It’s Fine By Me by Per Petterson

Do brutal climate and harsh environs inevitably lead to such stories? Auden is a survivor. The question is whether he will escape as well as survive. This is a grim story of abuse, alcoholism, dead-end jobs, petty town mentalities. But above it is a level of joy for the reader in the lovely prose, the simple, minimal way in which Petterson does his work. And surely the one will transcend the other by the end leading to something like a happy future. Auden’s a reader and in his heart he’s a writer. Could the author really leave the hopes of this young man and the reader dashed?

Maybe. I’m not going to give that away. Suffice to say I read this with my heart in my mouth, during the course of today. It’s short and very difficult to put down.

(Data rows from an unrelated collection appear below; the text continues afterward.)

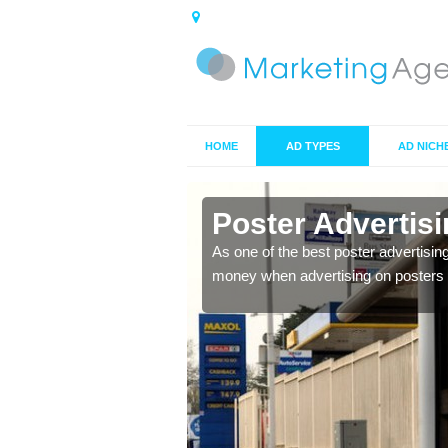
HOME
AD TYPES
AD NICH
n Alltwen
Poster Advertis
 offer you the best
As one of the best poster advertisin
money when advertising on posters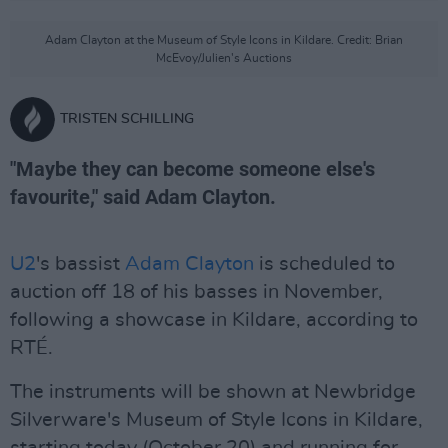
Adam Clayton at the Museum of Style Icons in Kildare. Credit: Brian
McEvoy/Julien's Auctions
TRISTEN SCHILLING
"Maybe they can become someone else's
favourite," said Adam Clayton.
U2
's bassist
Adam Clayton
is scheduled to
auction off 18 of his basses in November,
following a showcase in Kildare, according to
RTÉ.
The instruments will be shown at Newbridge
Silverware's Museum of Style Icons in Kildare,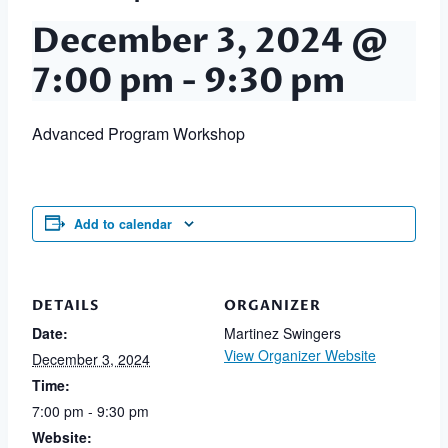
December 3, 2024 @
7:00 pm
-
9:30 pm
Advanced Program Workshop
Add to calendar
DETAILS
ORGANIZER
Date:
Martinez Swingers
View Organizer Website
December 3, 2024
Time:
7:00 pm - 9:30 pm
Website: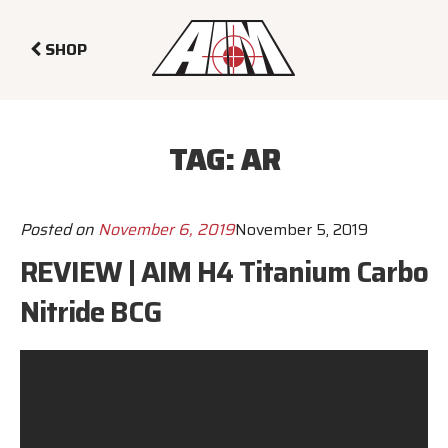
SHOP
TAG:
AR
Posted on
November 6, 2019
November 5, 2019
REVIEW | AIM H4 Titanium Carbo
Nitride BCG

Petterson’s on two out of two with me.

3 thoughts on “It’s Fine By Me by Per Petterson

    • I’ve put it on my to-read list, Manuel. I am surprised and not surprised by your comments about translation in your post. My partner is about native level in Swedish and he sees the strong connection between that and German. However, some of my favourite literature is German (eg Frisch and Durrenmatt) and I feel like (that’s speaking as a mono-lingual English speaker) they translate well into English. I often feel that of Scandinavian books I read too.

      I wonder if it’s the style of book rather than the language which makes translation work – that a style rather than a language translates well. That would explain why I love some things translated from Swedish but not others. On the other hand, maybe it isn’t that the style suits the language, but that it suits me.

      • Yep. You nailed it. At the time I read this novel I just wanted to go and learn Norwegian! I’ve heard Swedish and Norwegian are similar languages (a bit like Portuguese and Spanish perhaps), but that’s as far as I can go. Had I read this in English I quite sure my experience would have been totally different. Depending on the language I read in changes my perceptions, but maybe that’s me.

        This discourse made me think about Ferrante and Goldstein. It doesn’t surprise me that Goldstein didn’t start learning Italian until she was in her thirties – Ferrante is great despite, not in any way because of, Goldstein’s translation, which is workwomanlike at best, and clunky at worst (I’ve read Ferrante’s work both in Italian and in English). That Goldstein refuses to move on from Scott Moncrieff’s error-ridden, and stylistically inappropriate, translation of Proust is evidence of a weak mind. The new Proust translations are certainly worth comparing with the older ones – in fact, I think they are mostly far superior. But what do I know?